Krankenkassenbeiträge steigen – Was bedeutet das für Patienten?
Millionen Versicherte in Deutschland müssen sich zum neuen Jahr auf höhere Krankenkassenbeiträge einstellen. Von den 93 gesetzlichen Krankenkassen haben 42 den Zusatzbeitrag erhöht, im Schnitt um 0,23 Prozentpunkte auf 3,36 Prozent des beitragspflichtigen Einkommens. Das bedeutet weniger Netto vom Brutto für Arbeitnehmer und höhere Kosten für Arbeitgeber.
Die Kassen begründen diesen Schritt mit den stetig steigenden Ausgaben im Gesundheitswesen. Allein im Jahr 2025 werden die Gesamtausgaben auf rund 347 Milliarden Euro geschätzt, nach 312 Milliarden im Vorjahr. Gesundheitsministerin Nina Warken (CDU) kündigte an, dass eine Expertenkommission bis März Vorschläge zur langfristigen Dämpfung des Anstiegs vorlegen soll.
Kritiker bemängeln, dass ein kurz vor Weihnachten verabschiedetes Sparpaket des Bundesrats, das vor allem Kosten in Kliniken bremsen soll, nicht ausreiche. Einige Kassen fordern zudem höhere staatliche Zuschüsse für Bürgergeld-Empfänger.
Versicherte haben bei einer Beitragserhöhung ein Sonderkündigungsrecht und können zu einem günstigeren Anbieter wechseln.
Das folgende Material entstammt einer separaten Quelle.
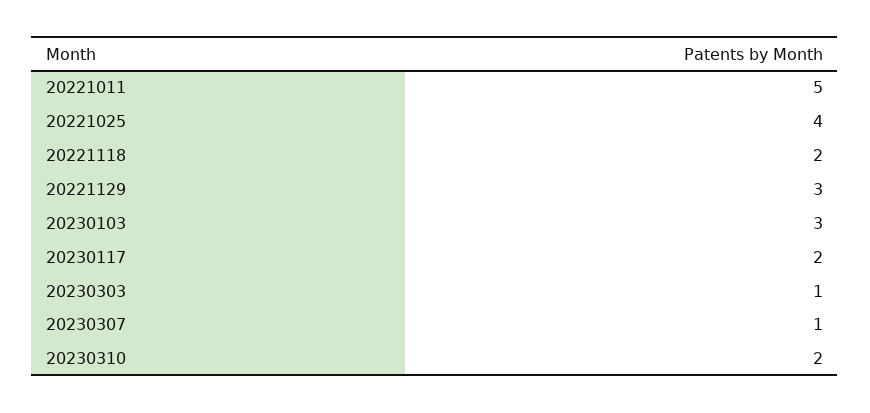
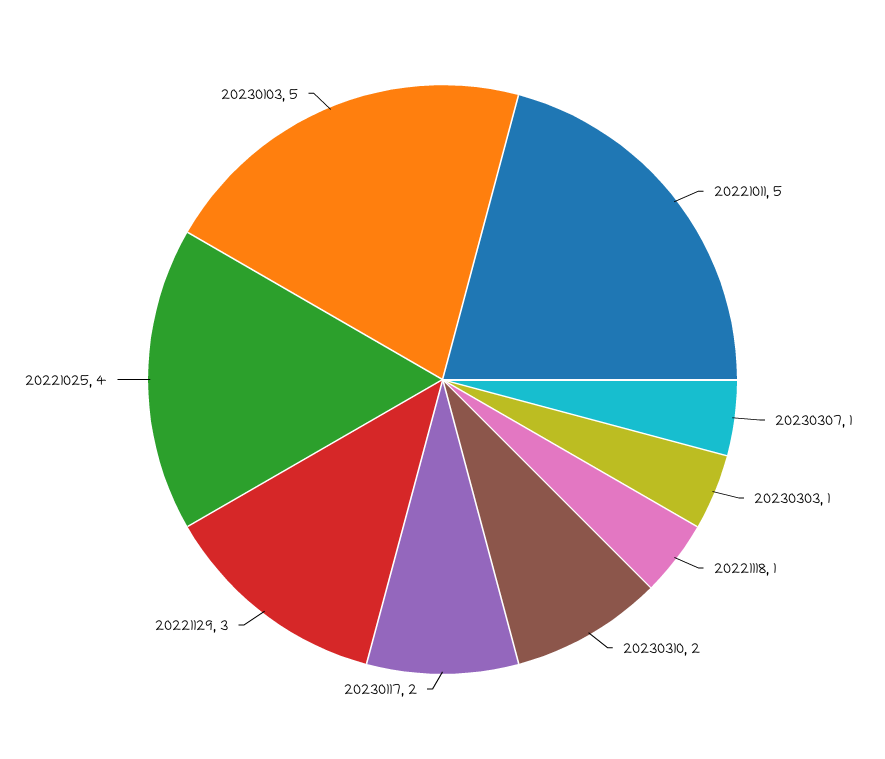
20221118: 2 -> 1
20230103: 3 -> 5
Es bleibt abzuwarten, ob die angekündigten Reformen die Kostenexplosion im Gesundheitswesen tatsächlich eindämmen können.
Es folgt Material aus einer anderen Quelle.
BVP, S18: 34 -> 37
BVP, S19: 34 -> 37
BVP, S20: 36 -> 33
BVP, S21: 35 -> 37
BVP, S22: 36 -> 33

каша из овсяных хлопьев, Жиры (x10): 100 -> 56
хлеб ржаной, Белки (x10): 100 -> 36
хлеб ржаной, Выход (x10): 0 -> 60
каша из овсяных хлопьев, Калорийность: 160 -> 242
Pflegenotstand spitzt sich zu – Fachkräftemangel und hohe Belastung
Der Pflegenotstand in Deutschland bleibt ein drängendes Problem. Immer weniger Pflegekräfte müssen sich um eine wachsende Zahl pflegebedürftiger Menschen kümmern. Das führt zu Überlastung, sinkender Versorgungsqualität und Schließung von Einrichtungen. Besonders betroffen ist die Altenpflege.
Die Ursachen sind vielfältig: der demografische Wandel, Personalmangel, hohe Arbeitsbelastung und mangelnde Wertschätzung. Um dem entgegenzuwirken, fordern Experten bessere Arbeitsbedingungen, faire Löhne und mehr Personal.
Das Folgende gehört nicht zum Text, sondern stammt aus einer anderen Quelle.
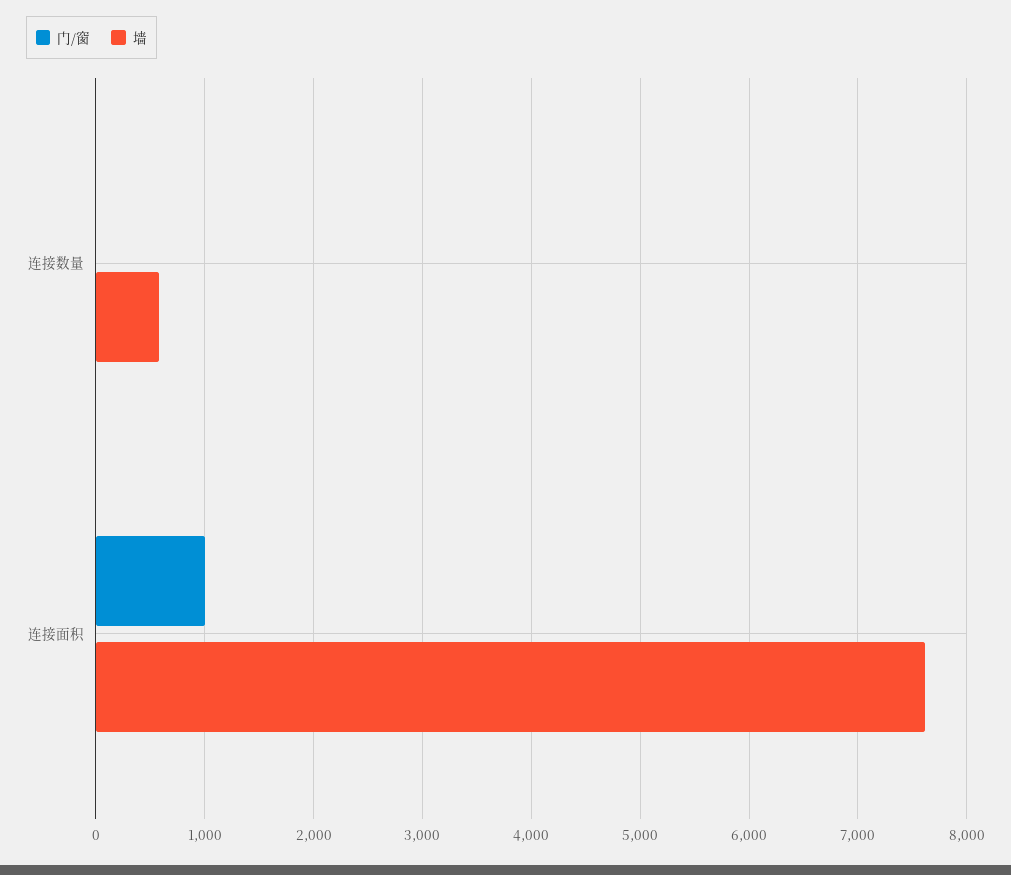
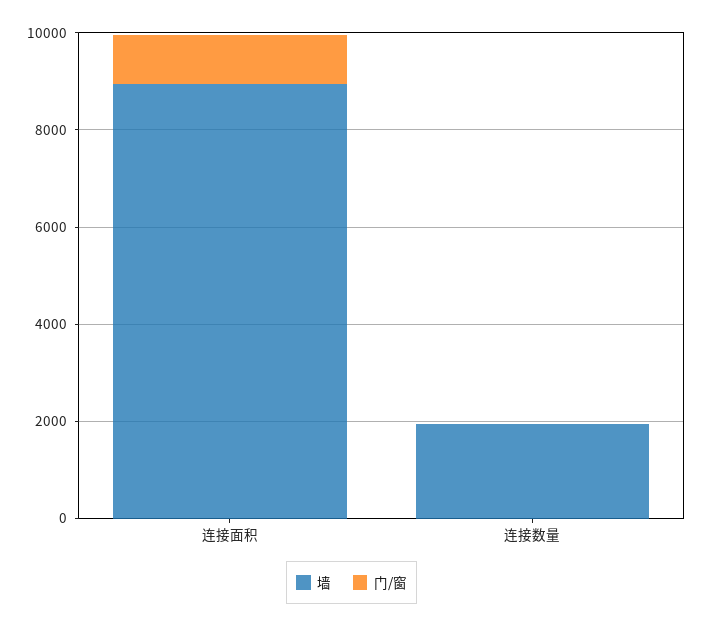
墙, 连接数量: 600 -> 2000
墙, 连接面积: 7600 -> 9000

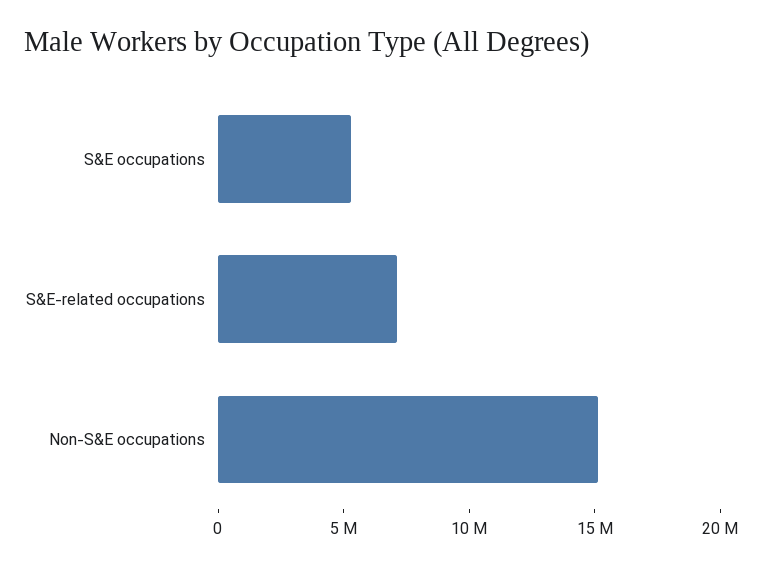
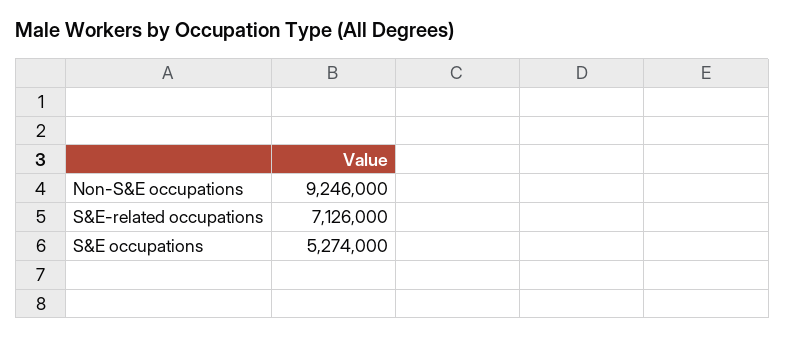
Non-S&E occupations: 15000000 -> 9246000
Bundesgesundheitsministerin Nina Warken betonte auf einer Sitzung der Bund-Länder-Arbeitsgruppe „Zukunftspakt Pflege“ die Bedeutung von Prävention, verbesserter Versorgung und gesicherter Finanzierung.
Medikamentenmangel – Apotheken schlagen Alarm
Apotheken in Deutschland sehen sich weiterhin mit Lieferengpässen bei wichtigen Medikamenten konfrontiert. Betroffen sind unter anderem Antibiotika, Krebsmittel, Diabetes- und Asthma-Medikamente sowie fiebersenkende Säfte für Kinder.
Apotheker berichten von Schwierigkeiten, antibiotische Säfte und Fiebersäfte für Kinder auf Lager zu legen. Ein Apotheker aus Baden-Württemberg warnte, dass sich die Situation bei steigender Nachfrage im Winter verschärfen könnte.
Ein im vergangenen Jahr beschlossenes Gesetz zur Bekämpfung von Lieferengpässen zeigt aus Sicht der Betroffenen bisher wenig Wirkung. Kritisiert werden vor allem die geringen Preise, die deutsche Krankenkassen für Medikamente zahlen.
Krankenhausreform – Umsetzung stockt
Die geplante Krankenhausreform, mit der die Kliniklandschaft umgestaltet werden soll, verzögert sich. Kern der Reform ist ein neues Vergütungssystem, das Krankenhäuser von dem Druck befreien soll, immer mehr Patienten behandeln zu müssen, um rentabel zu sein.
Bundesgesundheitsministerin Nina Warken kündigte an, sämtliche Einnahmen und Ausgaben müssten geprüft werden. Ziel ist es, die Versorgung der Patienten durch mehr Spezialisierung in den Kliniken zu verbessern. Kritiker befürchten jedoch, dass vor allem kleinere Krankenhäuser auf dem Land schließen müssen.
Der Zeitplan für die Umsetzung der Reform ist ambitioniert. Es bleibt abzuwarten, ob die Ziele erreicht werden können und die Reform tatsächlich zu einer Verbesserung der Versorgung führt.